July 06, 2015
Sir, Nick Malkoutzis writes: “Greeks…need to hear something more hopeful than talk of more spending cuts and tax rises.” “Greeks deserve more than threats of further hardship” July 6.
Spending cuts and tax rises can indeed strengthen the finances of a government, but, if it does not go hand in hand with the strengthening of its private sector economy, which is what supplies its sustainability, it all becomes a exercise in futility.
How did Greece get into the hole? By European bank regulators telling the banks they were required to hold much less capital when lending to the Greek government than when lending to the Greek private sector… and so the banks duly responded and, in relative terms, lent much too much to the Greek government and too little to the Greek SMEs and entrepreneurs.
And so now Greece must wake up to the fact that, no matter what dumb self-serving Euro/Basel technocrats believe, the private sector makes better use of bank credit than government bureaucrats.
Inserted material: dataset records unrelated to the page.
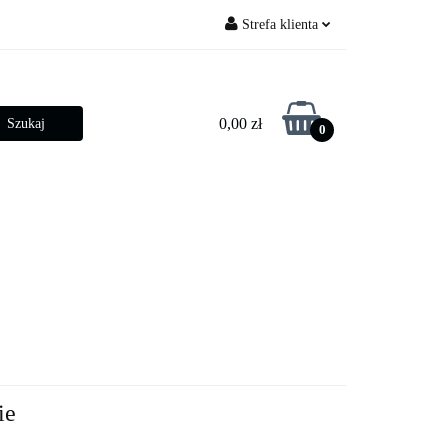
Strefa klienta
py ogrodowe
Zaloguj się
Zarejestruj się
0,00 zł
0
Dodaj zgłoszenie
Zgody cookies
betonowe
Złącza słupowe
ie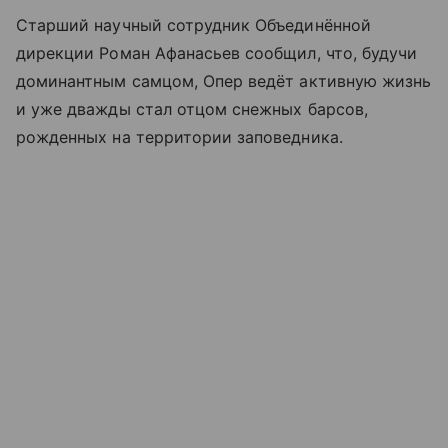
Старший научный сотрудник Объединённой
дирекции Роман Афанасьев сообщил, что, будучи
доминантным самцом, Опер ведёт активную жизнь
и уже дважды стал отцом снежных барсов,
рожденных на территории заповедника.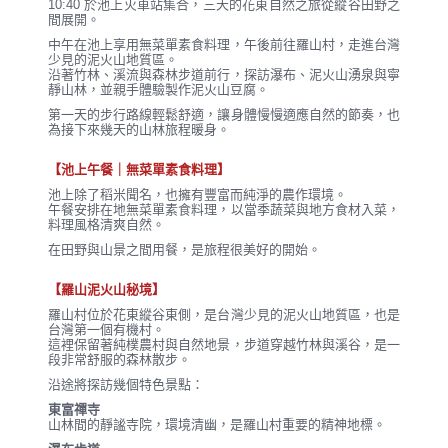
10:40 於池上火車站集合，三天的花東自然之旅從縱谷田野之
間展開。
中午在池上享用無菜單素食料理，午後前往羅山村，走進台灣
少見的泥火山地質區。
沿著竹林、溪流與森林步道前行，探訪瀑布、泥火山湧泉與寧
靜山林，並親手體驗製作泥火山豆腐。
第一天的步行路線輕鬆舒適，讓身體慢慢適應自然的節奏，也
為接下來幾天的山林旅程暖身。
【池上午餐｜無菜單素食料理】
池上除了稻米聞名，也擁有豐富而純淨的農作環境。
午餐安排在地無菜單素食料理，以當季蔬菜與地方食材入菜，
料理風格清爽自然。
在田野與山景之間用餐，是旅程很美好的開始。
【羅山泥火山秘境】
羅山村位於花東縱谷東側，是台灣少見的泥火山地質區，也是
台灣第一個有機村。
這裡保留著純樸農村與自然地景，步道穿越竹林與溪谷，是一
段非常舒服的森林散步。
沿途將探訪幾個特色景點：
東富禪寺
山林間的靜謐寺院，環境清幽，是羅山村重要的精神地標。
And so the “NO!”, if it is going to be useful, must foremost be a “NO!” to the Basel Committee’s pro-government biased bank regulations.
And if the ECB really wants to help, they should device a plan to recapitalize Greek banks… after all one of its super-technocrats, is Mario Draghi who, as former chair of the Financial Stability Board, is co-responsible for the mess Greek and other banks are in, after lending so much to governments against so little capital (equity).